Juraj Slafkovsky sous contrat jusqu’en 2033

Juraj Slafkovsky sous contrat jusqu’en 2033
Juraj Slafkovsky sous contrat jusqu’en 2033

Kent Hughes n’a pas été le plus actif sur le marché des agents libres. Cependant, il a assuré que l’un de ses meilleurs joyaux ne sera pas éligible au statut d’agent libre avant 2033.

En milieu d’après-midi, le directeur général du Canadien a indiqué qu’il avait accordé une prolongation de contrat de huit ans à Juraj Slafkovsky. À compter de la saison 2025-2026, le grand Slovaque gagnera, en moyenne, 7,6 millions $ par saison.


Photographie Martin Alarie

« Slaf est un joueur très important pour nous, pour l’avenir des Canadiens de Montréal. Nous l’avons repêché au premier rang », a rappelé Hughes lors d’une conférence de presse à Brossard. « L’objectif était d’en arriver à une entente pour sept ou huit ans. Même six ans nous auraient convenu.

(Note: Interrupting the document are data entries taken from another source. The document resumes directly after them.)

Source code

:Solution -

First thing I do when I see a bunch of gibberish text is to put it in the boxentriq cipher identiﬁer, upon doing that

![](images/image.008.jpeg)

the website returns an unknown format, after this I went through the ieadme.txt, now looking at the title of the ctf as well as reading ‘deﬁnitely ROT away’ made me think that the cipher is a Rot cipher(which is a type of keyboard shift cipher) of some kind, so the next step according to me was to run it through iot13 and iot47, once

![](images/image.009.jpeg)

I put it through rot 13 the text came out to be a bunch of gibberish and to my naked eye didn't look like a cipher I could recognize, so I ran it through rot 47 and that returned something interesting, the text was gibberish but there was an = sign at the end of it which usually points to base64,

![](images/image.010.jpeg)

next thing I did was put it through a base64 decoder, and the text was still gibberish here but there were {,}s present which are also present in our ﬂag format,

Au final, nous avons conclu une entente pour huit ans aujourd’hui. »

Ce plafond salarial est juste inférieur à celui de Nick Suzuki (7,875 millions de dollars) et Cole Caufield (7,85 millions de dollars). Et ce n’est pas un hasard.

« Je ne veux pas trop rentrer dans les détails, mais chaque équipe a sa propre structure interne. Nick est notre capitaine, le leader de notre équipe », a déclaré l’ancien agent. « Les gens de l’organisation respectent cela. Et les joueurs aussi. »

Guhle, le prochain

Si le joueur de 20 ans évolue comme souhaité chez les Tricolores, nous aurons sous la main un trio de joueurs qui, au terme de leur entente, en raison du plafond salarial qui augmentera régulièrement, représenteront certainement de bonnes affaires.

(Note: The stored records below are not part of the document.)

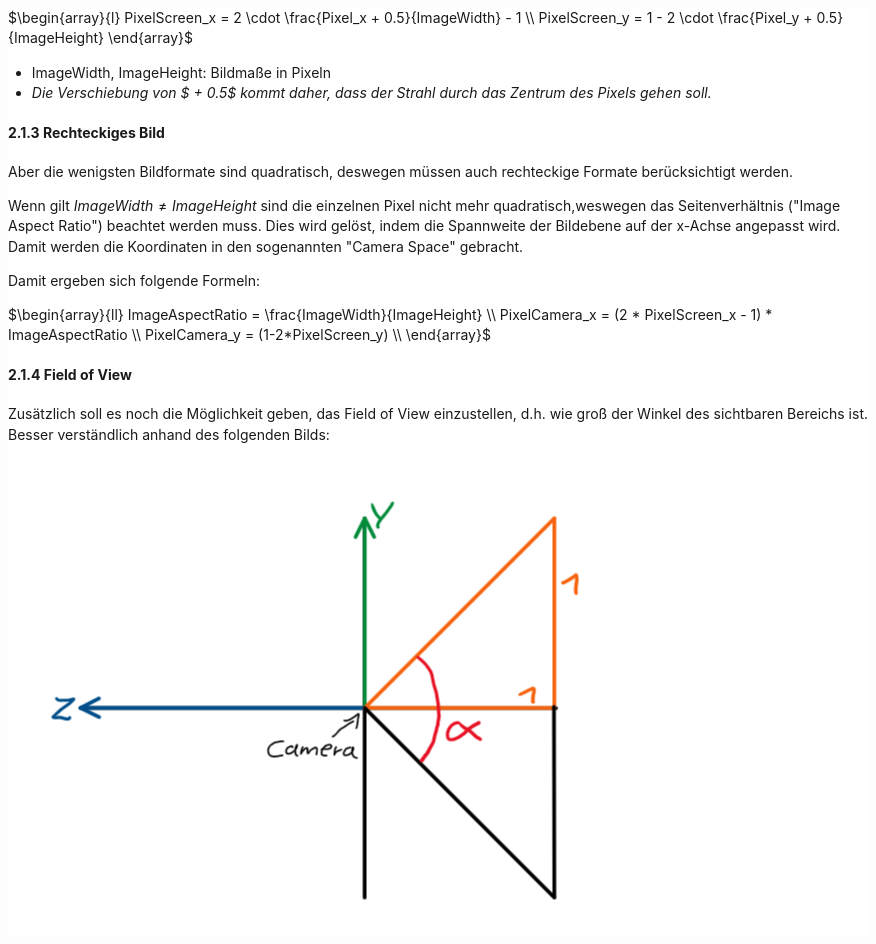 $\begin{array}{l}
    PixelScreen_x = 2 \cdot \frac{Pixel_x + 0.5}{ImageWidth} - 1 \\
    PixelScreen_y = 1 - 2 \cdot \frac{Pixel_y + 0.5}{ImageHeight}
\end{array}$
- ImageWidth, ImageHeight: Bildmaße in Pixeln 
- *Die Verschiebung von $ + 0.5$ kommt daher, dass der Strahl durch das Zentrum des Pixels gehen soll.*

#### 2.1.3 Rechteckiges Bild
Aber die wenigsten Bildformate sind quadratisch, deswegen müssen auch rechteckige Formate berücksichtigt werden.

Wenn gilt $ImageWidth \neq ImageHeight$ sind die einzelnen Pixel nicht mehr quadratisch,weswegen das Seitenverhältnis ("Image Aspect Ratio") beachtet werden muss. Dies wird gelöst, indem die Spannweite der Bildebene auf der x-Achse angepasst wird. Damit werden die Koordinaten in den sogenannten "Camera Space" gebracht.

Damit ergeben sich folgende Formeln:

$\begin{array}{ll}
ImageAspectRatio = \frac{ImageWidth}{ImageHeight} \\
PixelCamera_x = (2 * PixelScreen_x - 1) * ImageAspectRatio \\
PixelCamera_y = (1-2*PixelScreen_y) \\
\end{array}$

#### 2.1.4 Field of View
Zusätzlich soll es noch die Möglichkeit geben, das Field of View einzustellen, d.h. wie groß der Winkel des sichtbaren Bereichs ist. Besser verständlich anhand des folgenden Bilds:

![](imgs/fov.png)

« Garder les bons jeunes sur le long terme évite les complications », a-t-il souligné.

Kaiden Guhle devrait rejoindre le groupe prochainement. Le défenseur de 22 ans entamera la dernière année de son contrat cet automne. Hughes a déclaré que les négociations avaient déjà commencé.

« Cela n’avance peut-être pas au même rythme que dans le cas de Slaf, mais l’important n’est pas de résoudre le problème rapidement. Il s’agit plutôt de le résoudre de la bonne manière », a-t-il déclaré.

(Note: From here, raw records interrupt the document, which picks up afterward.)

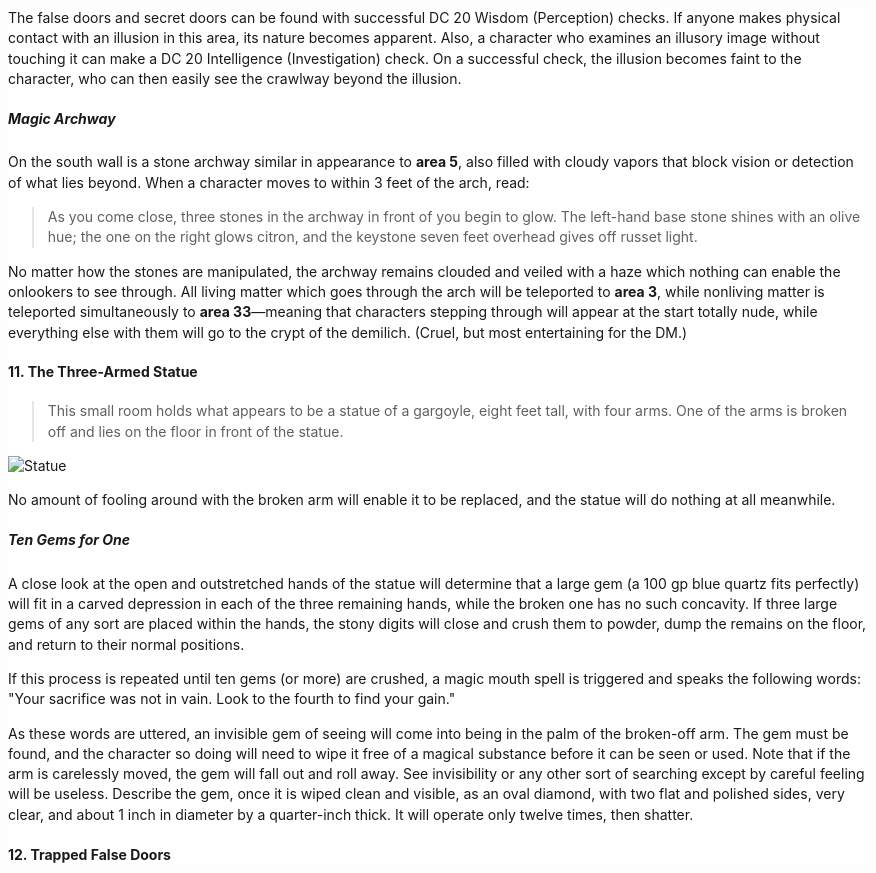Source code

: The false doors and secret doors can be found with successful DC 20 Wisdom (<wc-fetch type="skill">Perception</wc-fetch>) checks. If anyone makes physical contact with an illusion in this area, its nature becomes apparent. Also, a character who examines an illusory image without touching it can make a DC 20 Intelligence (<wc-fetch type="skill">Investigation</wc-fetch>) check. On a successful check, the illusion becomes faint to the character, who can then easily see the crawlway beyond the illusion.

##### Magic Archway

On the south wall is a stone archway similar in appearance to **area 5**, also filled with cloudy vapors that block vision or detection of what lies beyond. When a character moves to within 3 feet of the arch, read:

> As you come close, three stones in the archway in front of you begin to glow. The left-hand base stone shines with an olive hue; the one on the right glows citron, and the keystone seven feet overhead gives off russet light.

No matter how the stones are manipulated, the archway remains clouded and veiled with a haze which nothing can enable the onlookers to see through. All living matter which goes through the arch will be teleported to **area 3**, while nonliving matter is teleported simultaneously to **area 33**—meaning that characters stepping through will appear at the start totally nude, while everything else with them will go to the crypt of the demilich. (Cruel, but most entertaining for the DM.)

#### 11. The Three-Armed Statue

> This small room holds what appears to be a statue of a gargoyle, eight feet tall, with four arms. One of the arms is broken off and lies on the floor in front of the statue.

![Statue](adventure/TftYP/ToHStatue.jpg)

No amount of fooling around with the broken arm will enable it to be replaced, and the statue will do nothing at all meanwhile.

##### Ten Gems for One

A close look at the open and outstretched hands of the statue will determine that a large gem (a 100 gp blue quartz fits perfectly) will fit in a carved depression in each of the three remaining hands, while the broken one has no such concavity. If three large gems of any sort are placed within the hands, the stony digits will close and crush them to powder, dump the remains on the floor, and return to their normal positions.

If this process is repeated until ten gems (or more) are crushed, a <wc-fetch type="spell">magic mouth</wc-fetch> spell is triggered and speaks the following words: "Your sacrifice was not in vain. Look to the fourth to find your gain."

As these words are uttered, an invisible <wc-fetch type="item">gem of seeing</wc-fetch> will come into being in the palm of the broken-off arm. The gem must be found, and the character so doing will need to wipe it free of a magical substance before it can be seen or used. Note that if the arm is carelessly moved, the gem will fall out and roll away. <wc-fetch type="spell">See invisibility</wc-fetch> or any other sort of searching except by careful feeling will be useless. Describe the gem, once it is wiped clean and visible, as an oval diamond, with two flat and polished sides, very clear, and about 1 inch in diameter by a quarter-inch thick. It will operate only twelve times, then shatter.

#### 12. Trapped False Doors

« Si nous ne parvenons pas à un accord cet été, nous attendrons. Comme nous l’avons fait avec Cole. Nous avons jusqu’en août ou septembre de l’année prochaine pour y parvenir », a-t-il poursuivi.

Un poteau à Marchessault

Dans son bilan de fin de saison, Hughes a déclaré qu’il tenterait d’ajouter du punch à son attaque en trouvant un joueur que Martin St-Louis serait en mesure d’insérer sur l’une de ses deux premières lignes.

Hughes a reconnu avoir tenté d’attirer Jonathan Marchessault dans le giron du Tricolore. L’intérêt était réciproque, comme l’a laissé entendre le Québécois à TVA Sports. Un désaccord sur la durée de l’entente a fait achoppé les discussions.

L’attaquant de 33 ans a finalement accepté l’offre des Predators de Nashville. Pour la somme de 27 millions de dollars, mais surtout pour les cinq années de l’entente.

« On a regardé quelques joueurs. Dans notre situation, ce qui est compliqué, c’est qu’on a beaucoup de jeunes joueurs qui arrivent. On n’a pas peur de payer un joueur, mais la durée est très importante pour nous. Pour Marchessault, on ne voulait pas aller jusqu’à quatre ou cinq ans. »

Par voie de transaction ?

Le problème reste donc entier pour le moment. Ce qui n’a en rien affecté le sang-froid de Hughes.

« Nous avons commencé la journée en pensant que si nous pouvions combler ce besoin, ce serait formidable. Mais ce n’est pas essentiel pour le moment. C’est difficile, le premier jour, de trouver des joueurs de haut niveau qui sont prêts à signer à court terme. »

Si la voie des joueurs autonomes ne fonctionne pas, la direction du Canadien devra se tourner vers le marché des transactions. Mais, encore une fois, il n’y a pas lieu de paniquer.

« Nous étudions, mais nous ne voulons pas conclure une transaction qui nous laisserait dans l’impasse. Nous voulons aller de l’avant », a déclaré Hughes.

Quitte à le faire avec les joueurs en place.

« Tout le monde a un an de plus. Notre équipe progresse bien. La plupart de nos joueurs sont avec Martin [St-Louis] pendant deux ans et demi.

La progression naturelle, comme on dit. Mais parfois, la nature est un peu lente.